Mon Précis contient une liste de toutes les thérapies (tout au moins partiellement psi) qui sont en principe équivalentes. Sous la rubrique méthodes d'entraînement, la liste est particulièrement longue et elle comprend la méditation, le biofeedback et l'art-thérapie.

S'il y a dans tout cela plus de science que d'art, ce dont il est permis de douter, cette science se trouve sûrement plus dans la partie physiologique de l'ensemble que dans la partie proprement psychologique. Et -répétons-le- si science il y a, à quoi sert la science puisqu'elle ne garantit pas une plus grande efficacité?

La psychologie n'est une science que dans la mesure où elle oublie l'âme... qui entre pourtant dans sa définition. Psychologie en effet signifie littéralement science de l'âme. Il n'existe pas de science de l'âme. Il existe dans une certaine mesure une science de la partie des comportements ressortissant à la mécanique.
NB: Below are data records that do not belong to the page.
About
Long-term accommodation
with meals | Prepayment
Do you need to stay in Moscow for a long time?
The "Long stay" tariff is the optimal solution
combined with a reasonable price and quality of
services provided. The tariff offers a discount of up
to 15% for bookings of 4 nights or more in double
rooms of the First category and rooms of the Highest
Monsieur Poirier n'ignore sans doute pas que plusieurs membres de sa profession, parmi les plus réputés et les plus éclairés, se réclament d'un collègue américain, James Hillman, qui est en train, et de façon magistrale, de rétablir la psychologie comme art.

Je m'empresse ici de préciser que le mot art n'ouvre pas la porte à toutes les déraisons, qu'il est plutôt une invitation à ramener la psychologie à la hauteur de ses plus grands maîtres : Platon, Sénèque, La Rochefoucauld, Balzac, Dostoievsky, Nietzsche... liste considérable, à laquelle il faut ajouter les innombrables et obscurs auteurs des mythes tel le mythe de Psyché, justement.
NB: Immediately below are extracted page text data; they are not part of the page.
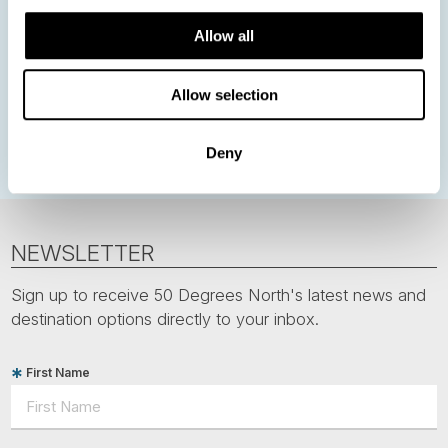
Northern Lights
Iceland
Baltic States
Allow all
Norwegian Coastal Voyages
Nordic Capitals
Greenland
Faroe Islands
Aurora Borealis
Estonia
Allow selection
Polar bears
Spitsbergen
Svalbard
Deny
NEWSLETTER
Sign up to receive 50 Degrees North's latest news and
destination options directly to your inbox.
First Name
Monsieur Poirier ferait peut-être mieux de veiller sur l'intégrité de la psychologie comme art plutôt que sur celle de la psychologie comme science. Quand à l'acte exclusif, si le critère pour le justifier est scientifique, il y a des chances qu'il se limite à quelques thérapies comportementales.

Un mot sur les guérisseurs et les charlatans. Voici ce qu'en dit mon Précis : « La médecine occidentale semble plus préoccupée à les poursuivre en justice qu'à étudier le mécanisme de leurs guérisons ». La psychologie aurait-elle les mêmes tentations que la médecine?

Présider la Corporation des psychologues, un dur métier

Au moment où toutes ces choses sont à l'ordre du jour, l'affaire Bombardier-Bouchard, un psychologue, refait surface. La fonction de président de la Corporation des psychologues doit être difficile par les temps qui courent. Dans une société comme la nôtre qui a horreur du jugement de valeur et de l'autorité devant laquelle il faut s'incliner pour accepter lesdits jugements, comment limiter les abus? En invoquant la science? Même quand on n'est pas du tout sûr qu'elle sera au rendez-vous?

En 1979 la Corporation avait suspendu Alain Bouchard pour une semaine en raison des ses opinions favorables à la pédophilie. Aujourd'hui à cause d'un certain procès, ses thèses jouissent d'une publicité dont les travaux universitaires les plus sérieux ne bénéficieront jamais.

Et c'est là, comme le caricaturiste Girerd l'a indiqué cette semaine, l'aspect le plus important de toute l'affaire. Dans le milieu de la recherche - à condition bien sûr qu'il s'agisse d'une recherche ou d'une réflexion digne de ce nom - la liberté d'opinion doit être totale, mais là seulement. Une opinion, celle par exemple d'un psychologue sur la pédophilie, qui pourra susciter une bonne discussion entre chercheurs, pourra avoir des effets négatifs sur l'ensemble d'une société si elle est l'objet d'une large diffusion. Les uns, sans raisons sérieuses, se méfieront davantage des psychologues, les autres mépriseront les tribunaux sans savoir précisément pourquoi. Le mal aura été fait. Comment aurait-on pu le prévenir? Comment pourrait-on y remédier?